4 cups of dry fiorelli pasta
200 grams of sharp cheddar, grated
200 grams of gruyere, grated
1/3 cup of Parmigiano Reggiano, freshly grated (plus more for the topping)
1/2 cup of panko breadcrumbs
4 cups of milk
1/2 cup of unsalted butter
1/2 cup of flour
150 grams of pancetta, diced
1 Spanish onion, diced
3 carrots, peeled and diced
1/2 red pepper, diced
1 crown of broccoli, preferably young broccoli, diced
2 cloves of garlic, minced
2 tbsp olive oil
1/2 tsp cayenne pepper
1/4 tsp nutmeg, freshly grated
Salt & Pepper
Preheat your oven to 400F/205C. Cook the pasta as per the package instructions. Since water takes times to boil, that should be your first step.
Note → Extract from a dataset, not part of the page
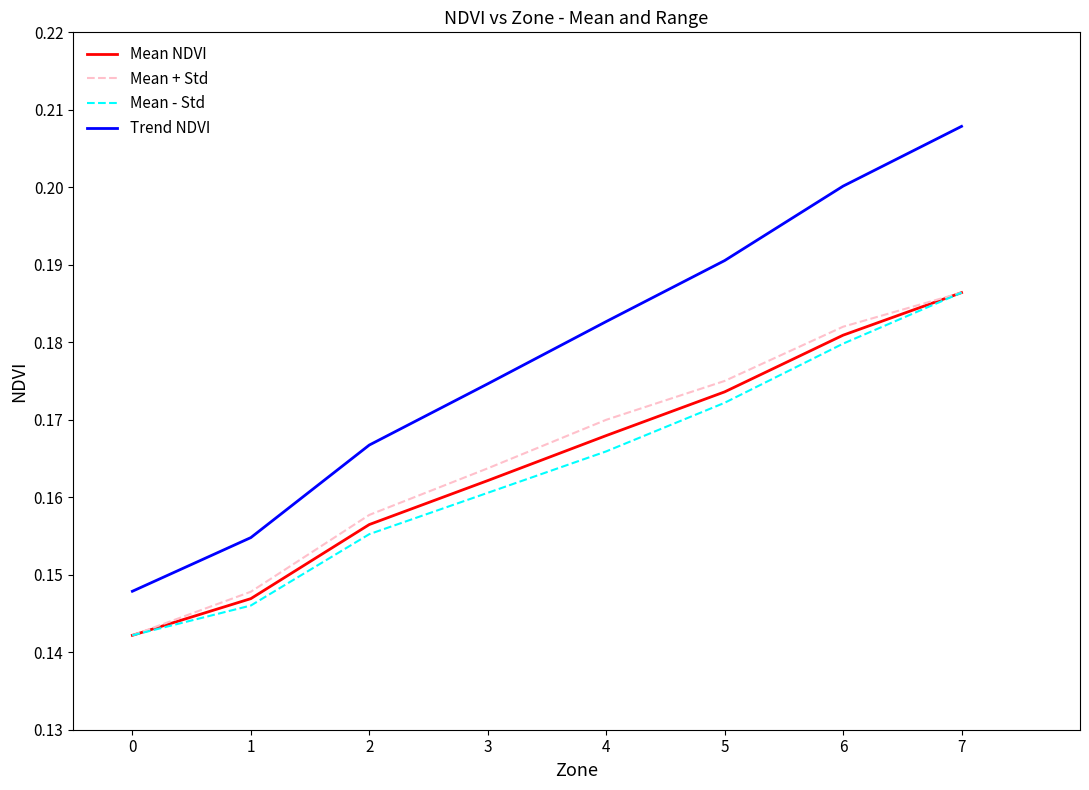

True or false: Mean NDVI has more than 1 points higher than both neighbors.

False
In a skillet or pan over medium heat, add the olive oil. Fry the pancetta for 3-4 minutes or until it is nice and crispy. Remove and place on a paper towel. Using a pair of tongs and a paper towel, mop up any excess fat in the pan, leaving only a couple of tablespoons.
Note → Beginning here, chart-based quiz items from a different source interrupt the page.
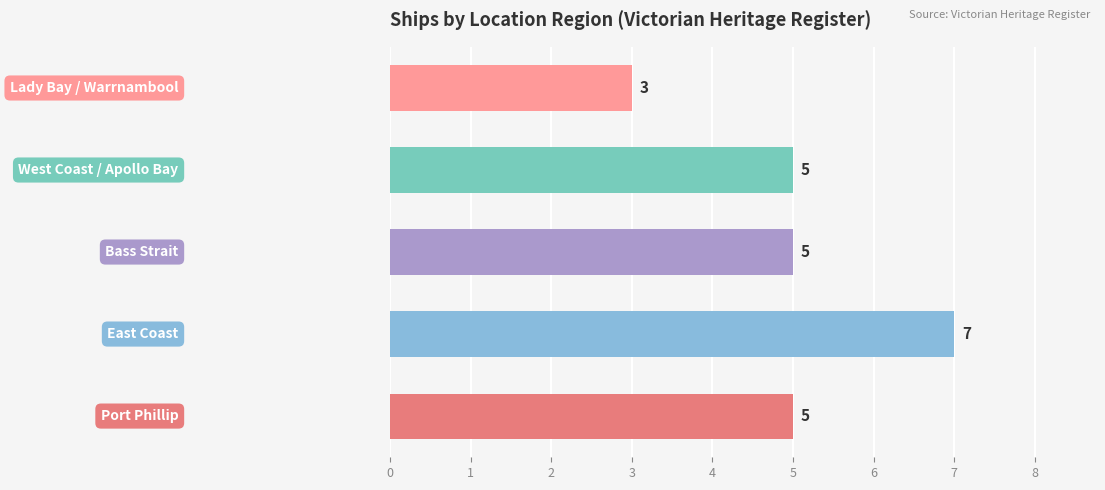

What is the smallest value displayed?

3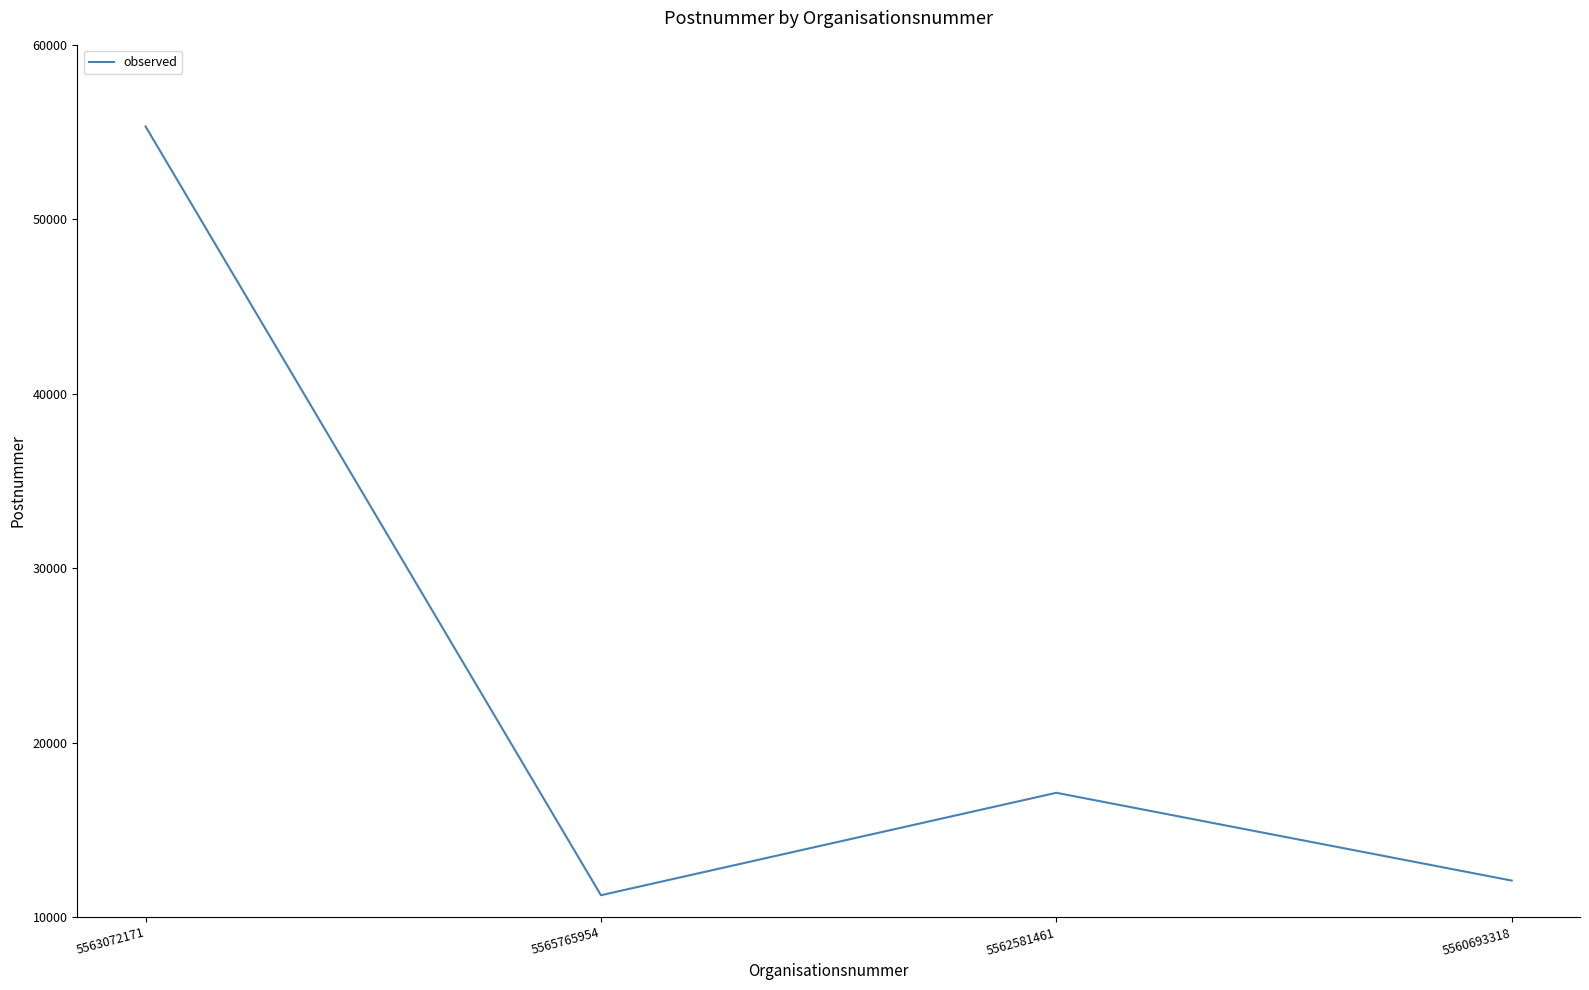

Where is the first local maximum?

5562581461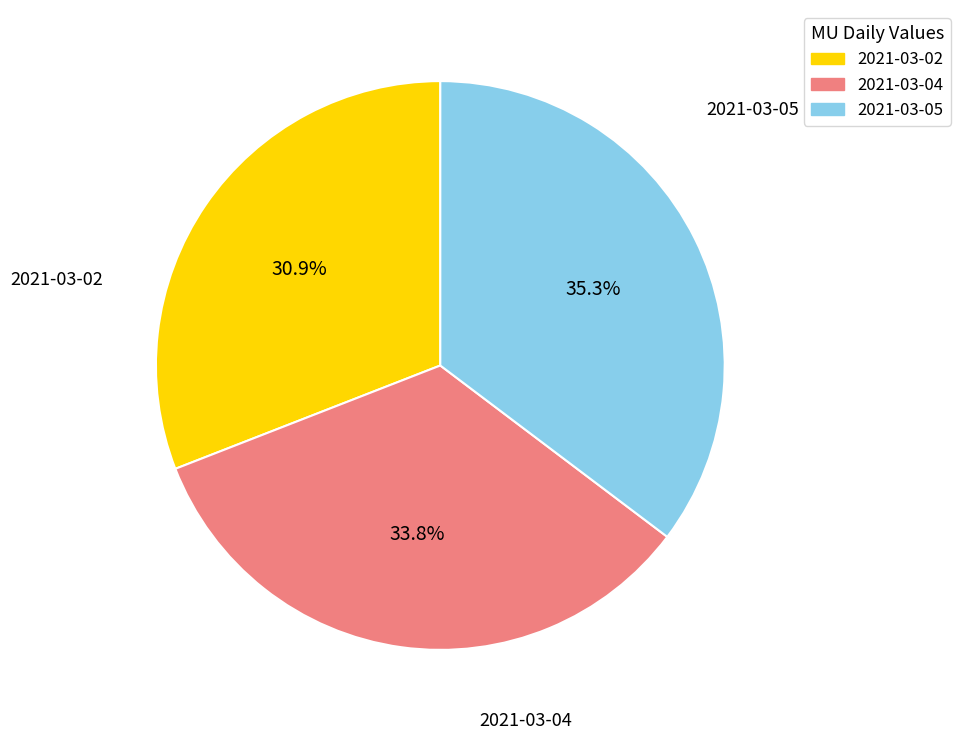

To the nearest percent, what is the difference between the 2021-03-02 and 2021-03-05 slice percentages?

4%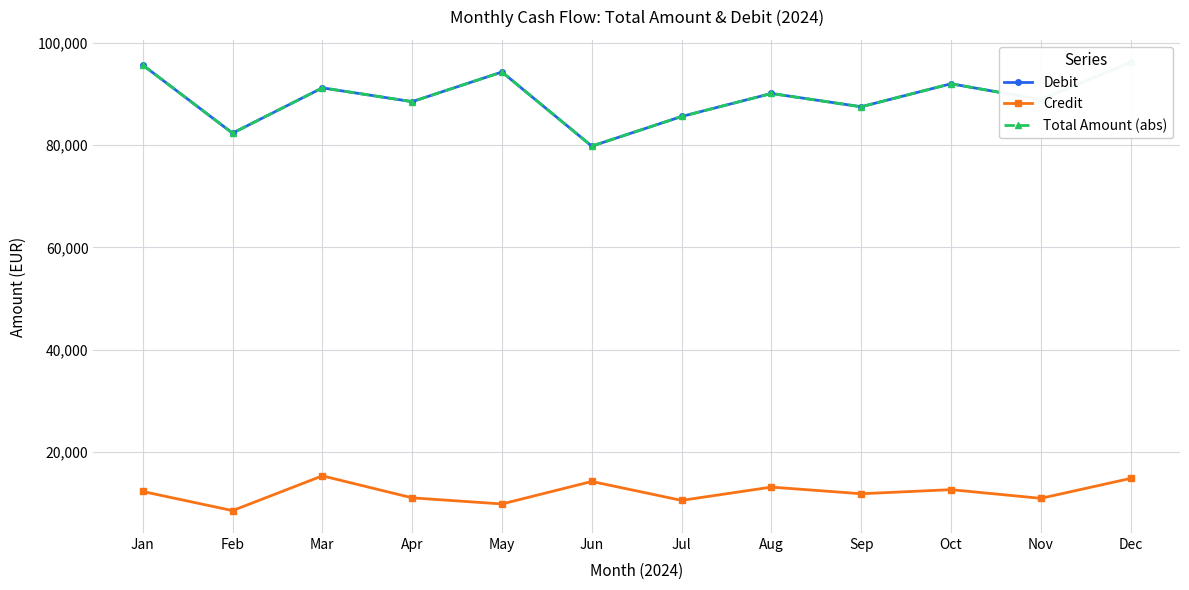

True or false: Total Amount (abs) and Credit cross at least once.

False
Add the onion and carrot to the pan, season and cook for a few minutes until the onion becomes translucent. Then add the red pepper, garlic and broccoli. Continue to fry for a few more minutes or until the vegetables have softened but still have a bit of bite to them.
If you finish this part before your sauce is done, then just set it aside with the pancetta. Next we'll go over how the sauce is made, which roughly takes about the same as the pancetta and the veggies.
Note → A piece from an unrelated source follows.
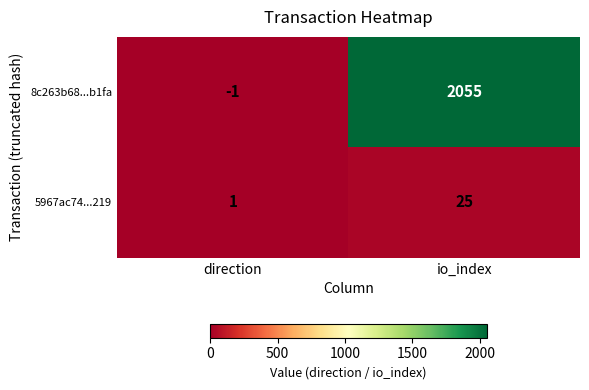

At which label is 8c263b68...b1fa closest to 1027?

direction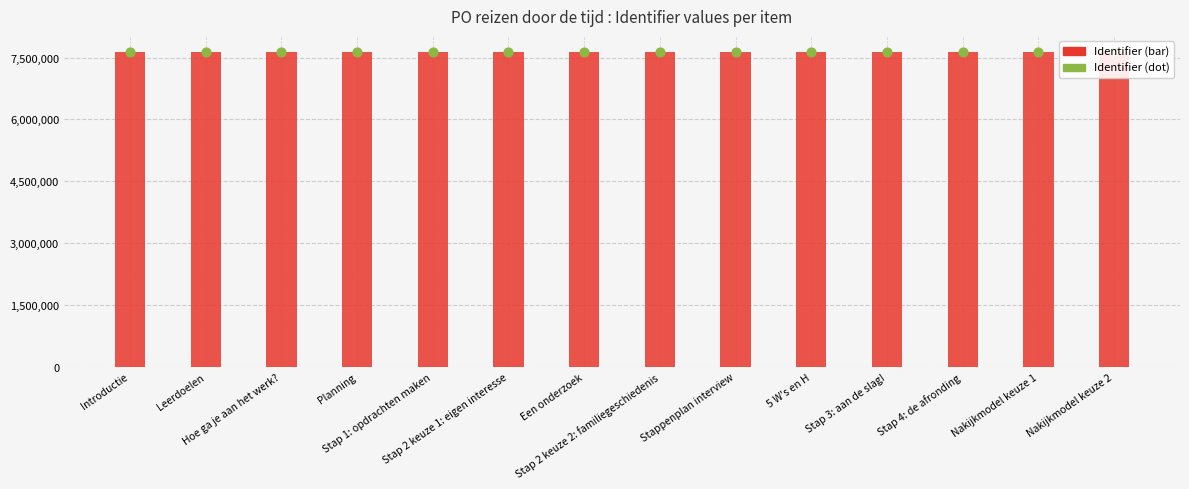

Which series reaches the maximum Y coordinate?

Identifier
Time to make a béchamel sauce. It's very easy. Just melt the butter in a heavy saucepan. Add the flour and stir for about a minute. Just enough to cook the rawness out of the flour. This is called a roux. Add the cayenne and nutmeg to the roux and stir. Then add a cup of cold milk and whisk to combine. It may form a gluey paste at first, don't panic. You just want to add the milk in installments to avoid any lumps. Just whisk constantly, adding the milk 1 cup at a time. Bring the béchamel up to a boil and then reduce the heat to a low simmer. The sauce will thicken up. You want it to be just thick enough to coat the back of a wooden spoon and retain a line if you run your finger across it. Leave it to simmer, giving it an occasional stir for about 8 minutes. Then add half the cheese and stir until the cheese has melted completely. Then add the remaining cheese and repeat.
*Fact: Adding cheese to a béchamel sauce makes it a "mornay" sauce.
When your sauce, pancetta, veggies and pasta are all complete. Combine and stir to incorporate completely. It is important to note that this is going to go in a hot oven for about half an hour. So the pasta should not be fully cooked all the way though. Cook it to a strong al dente.
Then pour your beautifully cheesy contents into a casserole dish. If you have a ceramic or pyrex dish, those work best. Otherwise, you can use a steel dish as I am here.
Then dust the top of the mac & cheese with the panko breadcrumbs into an even layer. Grate some more Parmigiano Reggiano over top (maybe about 1/2 cup) and a bit of ground black pepper. Then place in the oven for 20-25 minutes. Recipes will usually tell you to brown for 20-25 minutes. I'll be honest, mine took closer to 30. This will completely depend on your oven so just keep and eye on it and take out when you are satisfied with the browning of the breadcrumbs.
Alright so, warning, this is going to smell amazing when you take it out of the oven. It will also be piping hot though. To ensure that you enjoy this while keeping the first layer of your upper mouth intact, I implore you to resist temptation and let it rest for about 20 minutes. Your patience will be rewarded, I can assure you.
Even with all of the vegetables that we added, this is still a rich and heavy dish. This obviously isn't something you would eat every day but once in a while it's good to indulge. You only live once. Serve it with a side salad and have a tiny portion if it makes you feel better, lol. Either way you'd better try it.